Exercise prompt:
Go through the data underneath and report how many lines hold the string "sourceContext", giving only the number.

[Document images with source code]
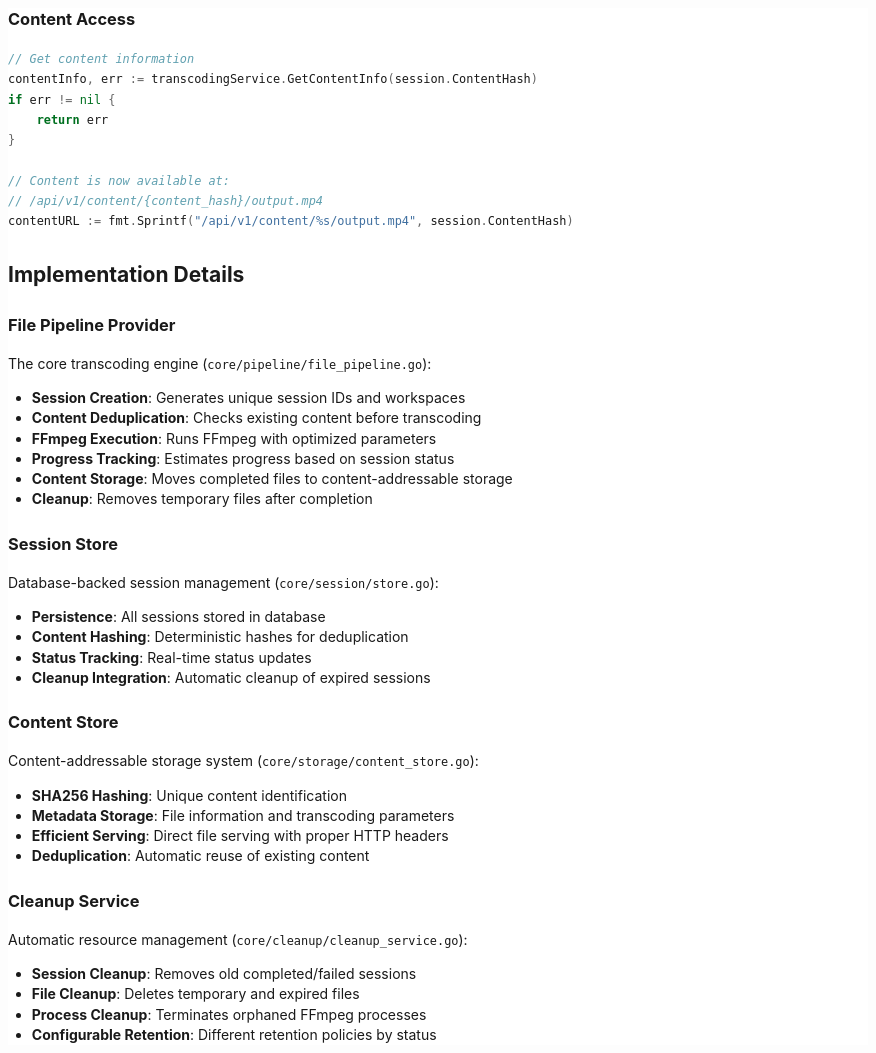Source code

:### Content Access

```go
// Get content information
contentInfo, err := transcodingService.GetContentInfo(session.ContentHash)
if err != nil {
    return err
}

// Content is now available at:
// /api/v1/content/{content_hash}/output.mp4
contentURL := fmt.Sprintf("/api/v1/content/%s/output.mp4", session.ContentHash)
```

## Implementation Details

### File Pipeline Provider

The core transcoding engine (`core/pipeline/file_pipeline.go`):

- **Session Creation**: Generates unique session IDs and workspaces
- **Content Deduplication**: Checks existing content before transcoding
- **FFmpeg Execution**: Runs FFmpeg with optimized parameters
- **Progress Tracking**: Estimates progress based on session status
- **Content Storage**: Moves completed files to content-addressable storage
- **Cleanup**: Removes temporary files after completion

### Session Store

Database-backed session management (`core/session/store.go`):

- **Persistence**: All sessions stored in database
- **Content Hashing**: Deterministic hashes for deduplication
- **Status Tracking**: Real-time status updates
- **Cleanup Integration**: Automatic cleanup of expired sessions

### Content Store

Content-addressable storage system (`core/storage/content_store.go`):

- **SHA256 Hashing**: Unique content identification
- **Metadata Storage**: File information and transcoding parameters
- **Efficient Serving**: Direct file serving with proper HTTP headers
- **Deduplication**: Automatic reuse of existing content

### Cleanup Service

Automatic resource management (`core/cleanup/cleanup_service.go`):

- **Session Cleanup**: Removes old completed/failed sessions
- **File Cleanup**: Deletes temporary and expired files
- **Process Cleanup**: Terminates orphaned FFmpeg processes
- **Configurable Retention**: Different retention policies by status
==
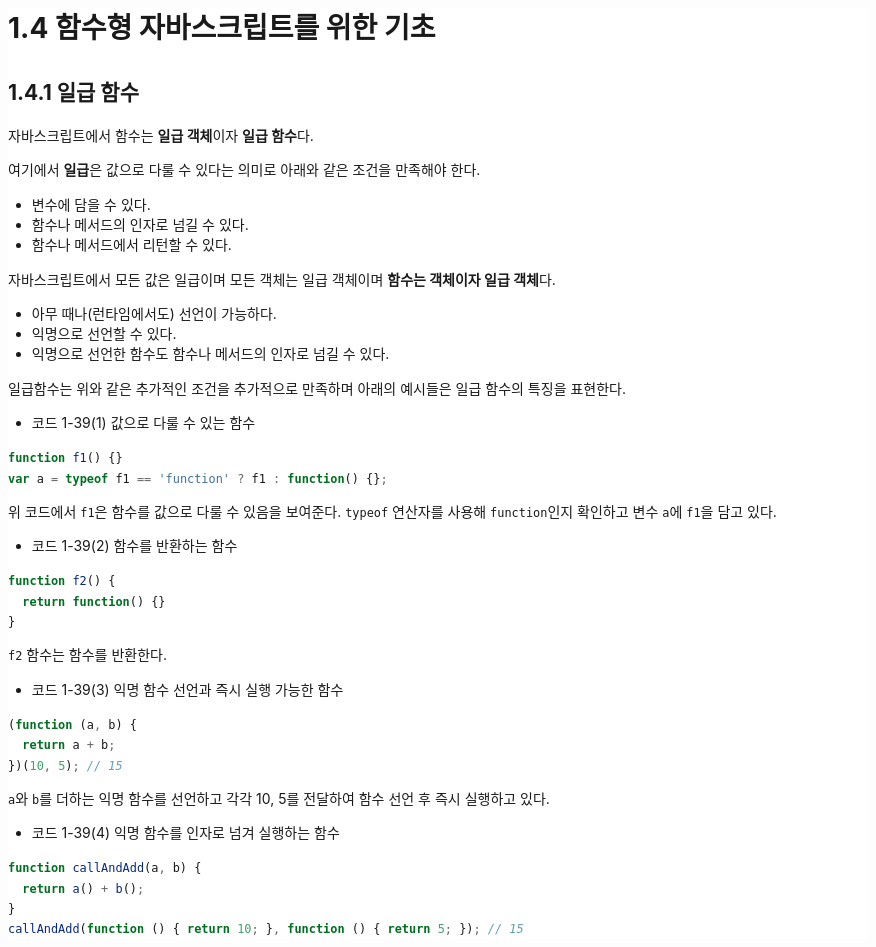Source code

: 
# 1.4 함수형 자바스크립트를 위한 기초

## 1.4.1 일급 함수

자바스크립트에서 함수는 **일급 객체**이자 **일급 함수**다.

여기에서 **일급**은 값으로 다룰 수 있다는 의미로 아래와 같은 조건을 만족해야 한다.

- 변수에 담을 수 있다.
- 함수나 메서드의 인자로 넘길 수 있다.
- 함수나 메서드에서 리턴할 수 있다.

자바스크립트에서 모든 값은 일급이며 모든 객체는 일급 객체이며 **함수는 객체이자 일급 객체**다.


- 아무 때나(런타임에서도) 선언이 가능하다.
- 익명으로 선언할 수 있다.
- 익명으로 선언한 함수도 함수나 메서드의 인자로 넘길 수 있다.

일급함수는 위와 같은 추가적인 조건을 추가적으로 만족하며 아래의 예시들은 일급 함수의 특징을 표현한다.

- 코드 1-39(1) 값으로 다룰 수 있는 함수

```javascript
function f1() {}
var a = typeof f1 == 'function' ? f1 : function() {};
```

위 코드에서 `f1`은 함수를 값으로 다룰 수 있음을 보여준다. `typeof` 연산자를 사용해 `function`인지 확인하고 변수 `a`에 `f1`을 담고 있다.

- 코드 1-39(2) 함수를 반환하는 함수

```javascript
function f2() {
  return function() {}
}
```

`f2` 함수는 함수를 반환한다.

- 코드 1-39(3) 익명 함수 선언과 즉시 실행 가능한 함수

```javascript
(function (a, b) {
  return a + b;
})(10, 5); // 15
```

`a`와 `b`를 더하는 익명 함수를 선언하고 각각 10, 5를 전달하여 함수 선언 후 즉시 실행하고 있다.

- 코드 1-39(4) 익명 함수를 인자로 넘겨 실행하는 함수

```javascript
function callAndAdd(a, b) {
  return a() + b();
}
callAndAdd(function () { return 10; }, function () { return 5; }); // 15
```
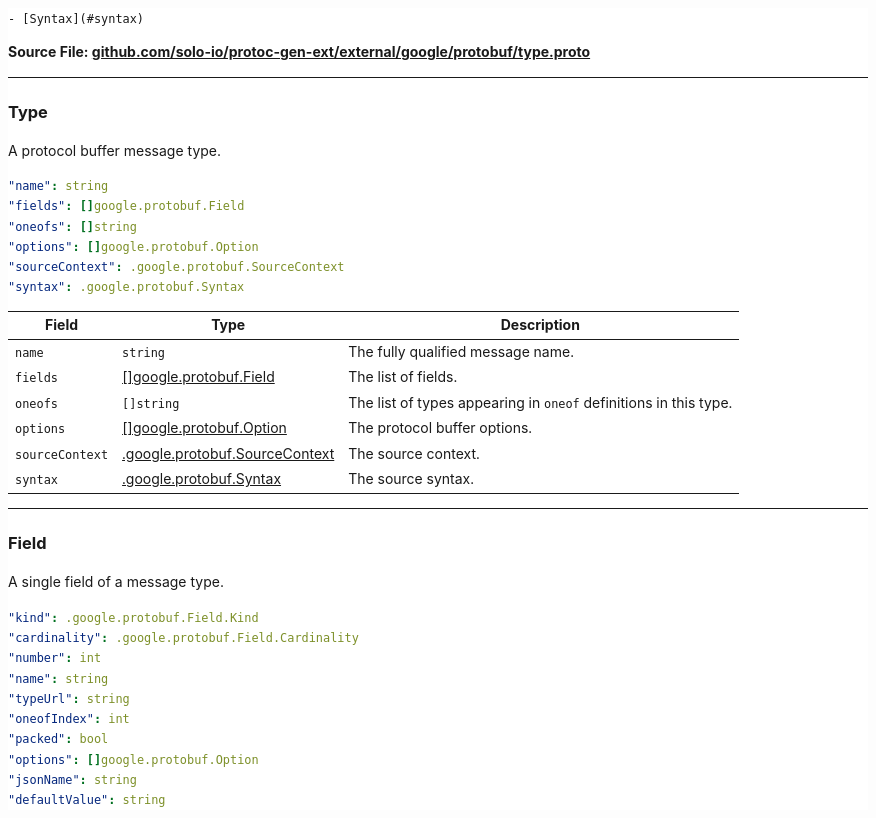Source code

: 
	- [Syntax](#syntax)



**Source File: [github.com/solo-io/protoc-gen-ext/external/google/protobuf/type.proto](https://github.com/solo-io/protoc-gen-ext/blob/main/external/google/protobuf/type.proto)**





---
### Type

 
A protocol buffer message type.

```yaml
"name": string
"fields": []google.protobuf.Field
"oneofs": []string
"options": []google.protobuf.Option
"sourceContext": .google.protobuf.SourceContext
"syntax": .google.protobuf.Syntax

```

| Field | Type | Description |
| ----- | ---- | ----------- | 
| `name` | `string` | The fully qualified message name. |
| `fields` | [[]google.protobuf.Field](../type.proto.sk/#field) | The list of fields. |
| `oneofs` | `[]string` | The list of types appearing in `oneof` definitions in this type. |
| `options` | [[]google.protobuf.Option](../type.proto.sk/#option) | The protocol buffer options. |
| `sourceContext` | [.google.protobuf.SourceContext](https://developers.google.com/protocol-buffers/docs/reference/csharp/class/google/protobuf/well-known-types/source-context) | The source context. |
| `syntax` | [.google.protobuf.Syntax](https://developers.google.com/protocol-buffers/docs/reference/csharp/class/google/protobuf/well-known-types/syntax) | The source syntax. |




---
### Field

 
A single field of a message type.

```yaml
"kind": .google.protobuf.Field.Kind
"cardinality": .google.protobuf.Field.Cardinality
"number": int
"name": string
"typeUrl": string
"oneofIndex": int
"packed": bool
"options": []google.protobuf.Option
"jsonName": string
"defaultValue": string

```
---
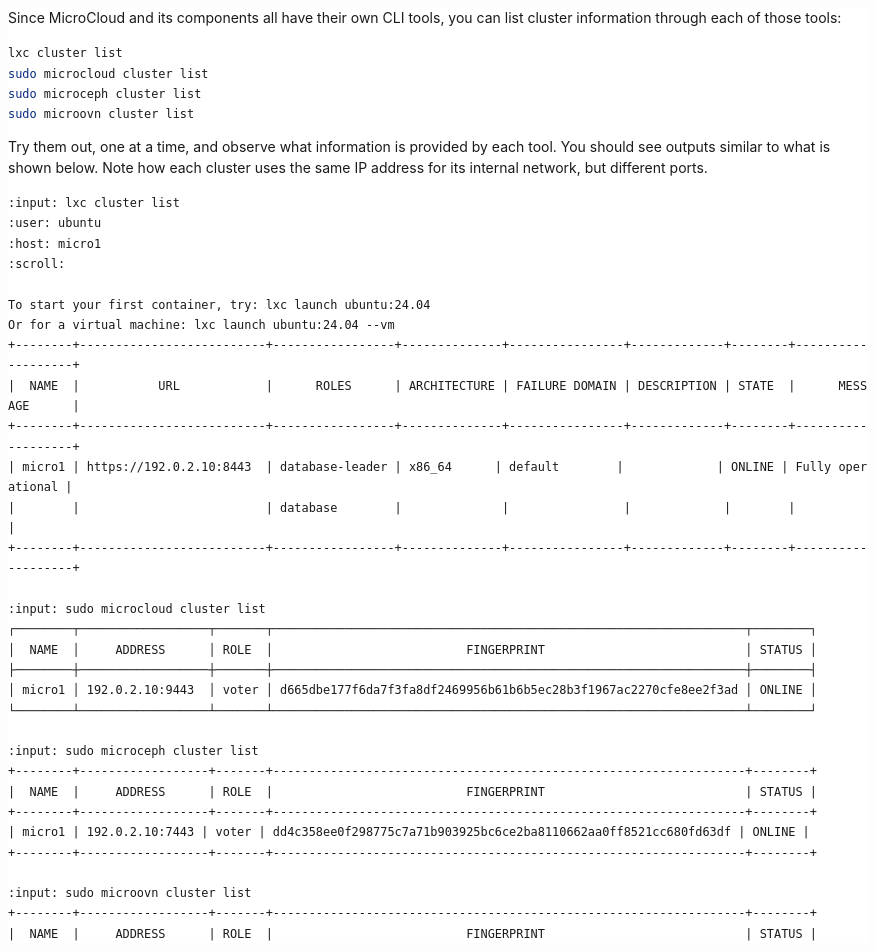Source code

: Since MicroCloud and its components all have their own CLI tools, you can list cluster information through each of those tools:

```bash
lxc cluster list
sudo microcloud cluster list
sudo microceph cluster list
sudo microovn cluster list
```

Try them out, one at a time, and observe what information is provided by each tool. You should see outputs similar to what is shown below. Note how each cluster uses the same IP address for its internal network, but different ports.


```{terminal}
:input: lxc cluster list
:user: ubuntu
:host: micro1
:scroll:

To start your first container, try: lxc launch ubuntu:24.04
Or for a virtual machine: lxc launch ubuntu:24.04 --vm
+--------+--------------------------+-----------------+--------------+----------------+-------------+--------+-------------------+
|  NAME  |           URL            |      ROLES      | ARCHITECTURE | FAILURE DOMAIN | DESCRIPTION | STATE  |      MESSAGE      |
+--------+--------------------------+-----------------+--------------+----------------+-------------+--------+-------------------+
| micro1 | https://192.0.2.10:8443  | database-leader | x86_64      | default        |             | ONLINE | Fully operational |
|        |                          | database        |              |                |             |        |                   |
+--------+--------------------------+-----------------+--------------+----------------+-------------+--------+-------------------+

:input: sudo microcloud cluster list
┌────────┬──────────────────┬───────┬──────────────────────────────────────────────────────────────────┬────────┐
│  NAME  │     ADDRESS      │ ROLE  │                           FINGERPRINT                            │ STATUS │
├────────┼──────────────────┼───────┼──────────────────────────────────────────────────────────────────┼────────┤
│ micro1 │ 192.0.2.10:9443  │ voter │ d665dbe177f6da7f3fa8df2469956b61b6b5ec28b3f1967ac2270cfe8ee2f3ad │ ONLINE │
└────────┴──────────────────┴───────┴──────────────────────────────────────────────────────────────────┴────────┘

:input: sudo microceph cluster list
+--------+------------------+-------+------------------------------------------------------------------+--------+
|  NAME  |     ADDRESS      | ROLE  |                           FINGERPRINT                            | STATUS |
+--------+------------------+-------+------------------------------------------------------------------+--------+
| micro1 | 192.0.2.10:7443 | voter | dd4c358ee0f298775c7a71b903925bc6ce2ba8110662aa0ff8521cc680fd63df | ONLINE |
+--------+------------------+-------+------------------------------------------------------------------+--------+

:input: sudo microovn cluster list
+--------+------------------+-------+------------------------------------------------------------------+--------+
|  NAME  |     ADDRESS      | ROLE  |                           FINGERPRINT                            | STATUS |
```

Answer box:
2